━━ Material provided

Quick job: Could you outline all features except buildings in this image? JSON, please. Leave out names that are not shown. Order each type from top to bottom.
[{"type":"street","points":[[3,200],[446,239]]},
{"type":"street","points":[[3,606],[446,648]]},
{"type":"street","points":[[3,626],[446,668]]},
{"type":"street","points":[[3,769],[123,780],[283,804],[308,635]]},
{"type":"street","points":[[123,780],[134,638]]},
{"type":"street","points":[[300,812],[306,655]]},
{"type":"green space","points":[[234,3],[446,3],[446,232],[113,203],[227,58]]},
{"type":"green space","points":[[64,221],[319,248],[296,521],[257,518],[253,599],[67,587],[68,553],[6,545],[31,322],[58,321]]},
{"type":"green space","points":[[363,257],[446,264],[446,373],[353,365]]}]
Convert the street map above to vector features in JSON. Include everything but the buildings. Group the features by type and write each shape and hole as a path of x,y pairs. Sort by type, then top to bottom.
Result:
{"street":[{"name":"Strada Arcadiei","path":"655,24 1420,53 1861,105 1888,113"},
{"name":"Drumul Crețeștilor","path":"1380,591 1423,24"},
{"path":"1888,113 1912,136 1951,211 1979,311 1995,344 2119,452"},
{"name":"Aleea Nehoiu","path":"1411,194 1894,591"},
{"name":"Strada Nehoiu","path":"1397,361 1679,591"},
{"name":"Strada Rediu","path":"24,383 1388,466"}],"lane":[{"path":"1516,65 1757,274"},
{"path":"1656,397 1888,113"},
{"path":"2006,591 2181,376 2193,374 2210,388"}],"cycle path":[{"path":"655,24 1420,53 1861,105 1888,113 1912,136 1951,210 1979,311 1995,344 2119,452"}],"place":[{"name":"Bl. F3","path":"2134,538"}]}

━━━━

Exercise details >>
Transcribe each record above exactly. Skip none.

Result of this exercise >>
Quick job: Could you outline all features except buildings in this image? JSON, please. Leave out names that are not shown. Order each type from top to bottom.
[{"type":"street","points":[[3,200],[446,239]]},
{"type":"street","points":[[3,606],[446,648]]},
{"type":"street","points":[[3,626],[446,668]]},
{"type":"street","points":[[3,769],[123,780],[283,804],[308,635]]},
{"type":"street","points":[[123,780],[134,638]]},
{"type":"street","points":[[300,812],[306,655]]},
{"type":"green space","points":[[234,3],[446,3],[446,232],[113,203],[227,58]]},
{"type":"green space","points":[[64,221],[319,248],[296,521],[257,518],[253,599],[67,587],[68,553],[6,545],[31,322],[58,321]]},
{"type":"green space","points":[[363,257],[446,264],[446,373],[353,365]]}]
Convert the street map above to vector features in JSON. Include everything but the buildings. Group the features by type and write each shape and hole as a path of x,y pairs. Sort by type, then top to bottom.
Result:
{"street":[{"name":"Strada Arcadiei","path":"655,24 1420,53 1861,105 1888,113"},
{"name":"Drumul Crețeștilor","path":"1380,591 1423,24"},
{"path":"1888,113 1912,136 1951,211 1979,311 1995,344 2119,452"},
{"name":"Aleea Nehoiu","path":"1411,194 1894,591"},
{"name":"Strada Nehoiu","path":"1397,361 1679,591"},
{"name":"Strada Rediu","path":"24,383 1388,466"}],"lane":[{"path":"1516,65 1757,274"},
{"path":"1656,397 1888,113"},
{"path":"2006,591 2181,376 2193,374 2210,388"}],"cycle path":[{"path":"655,24 1420,53 1861,105 1888,113 1912,136 1951,210 1979,311 1995,344 2119,452"}],"place":[{"name":"Bl. F3","path":"2134,538"}]}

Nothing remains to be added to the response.